The author, Stephen Guffanti, M.D., is a dyslexic and kinesthetic learner. As
you read through this book, you will learn things from his point of view. The
approach taken here is that children learn differently, and in the world that
we live in today, there is less acceptance for different learners. He explains
why financially a school may be more inclined to give a diagnosis for ADHD and
receive aide, than to identify a kinesthetic learner and not receive any money.
Different learning styles should be embraced not punished.
Guffanti discusses different learning styles and why it is important to identify
the learning styles or your children. He discusses how a teacher /student learning
mismatch can lead to great misunderstandings. This was one of my favorite parts
of the book. I quickly went to the website that is given in the book and gave
my entire family the test to see what our learning styles are. It is so helpful
knowing this little bit of information when I am teaching my children.
Part two of the book deals with the medical part of a diagnosis. He briefly discusses how so much of a diagnosis is based on what parents observe. There may be a variety of reasons for a childs behavior, including food sensitivities. In this section there are two checklists, one for ADD (Attention Deficit Disorder) and one for ADHD (Attention deficit hyperactivity disorder.) He also spend some time talking about medication, where he states " It is the viewpoint of parents and teachers that diagnose ADHD, but it is the child who is expected to take the medicine long after both parents and teachers are dead."

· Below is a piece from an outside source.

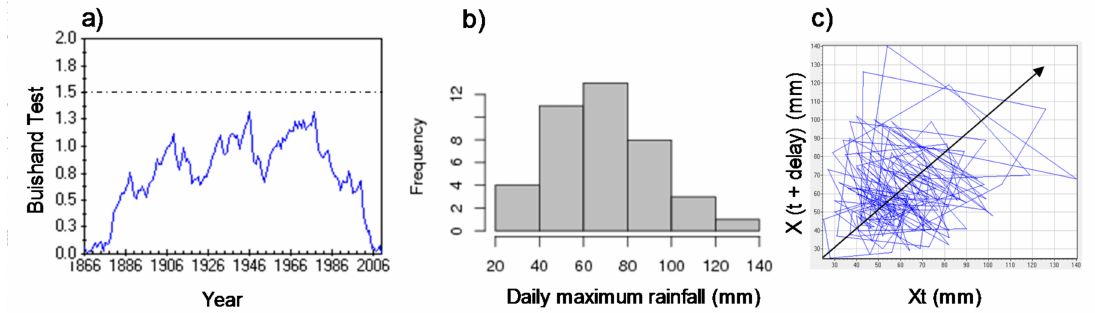
Figure 2. ( a ) Buishand statistic to determine years of departure from homogeneity; ( b ) Histogram of the frequency distribution with the bell-shaped curve of normal (Gaussian) distribution superimposed; ( c ) Attractor in the time-space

Guffanti discusses some hands on solutions to helping parents teach to a child's
learning style. Many times you will find that the problem is not the child but
the adult. For example, he says " if your child's movement distracts or upsets
you, try turning away from your moving child."

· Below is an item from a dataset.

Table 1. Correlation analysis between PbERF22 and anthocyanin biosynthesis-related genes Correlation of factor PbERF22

He very briefly discusses the subjects of reading, speech, handwriting, writing/composition, spelling, math science and history. Relationship problems are also discussed. Not only does he identify problems but he talks about practical solutions for relationships.
After reading this book, you will be anxious to get started. He will direct you to his website where you can test your family's learning styles. Once you have identified the learning styles he will give you suggestions on what to do with that information. I had my family take the test right away.
At the end of the book is a note from his wife, Maureen Guffanti. Here she discusses
some ideas on how to get along with a kinesthetic learner. She speaks from experience.
The book has some statistical information in the appendix and comes with 2 CDs
that are of a seminar he gave on the subject. A 28-page booklet, "Hands-On Tips for Hands-on Learners--and More!" comes with the purchase of the book. It is a compilation of ideas sent to the author by parents of what has worked with their kinesthetic child. This booklet covers all ages and all academic subjects.
If you have ever wondered if your child really has ADHD, I recommend that you read this book.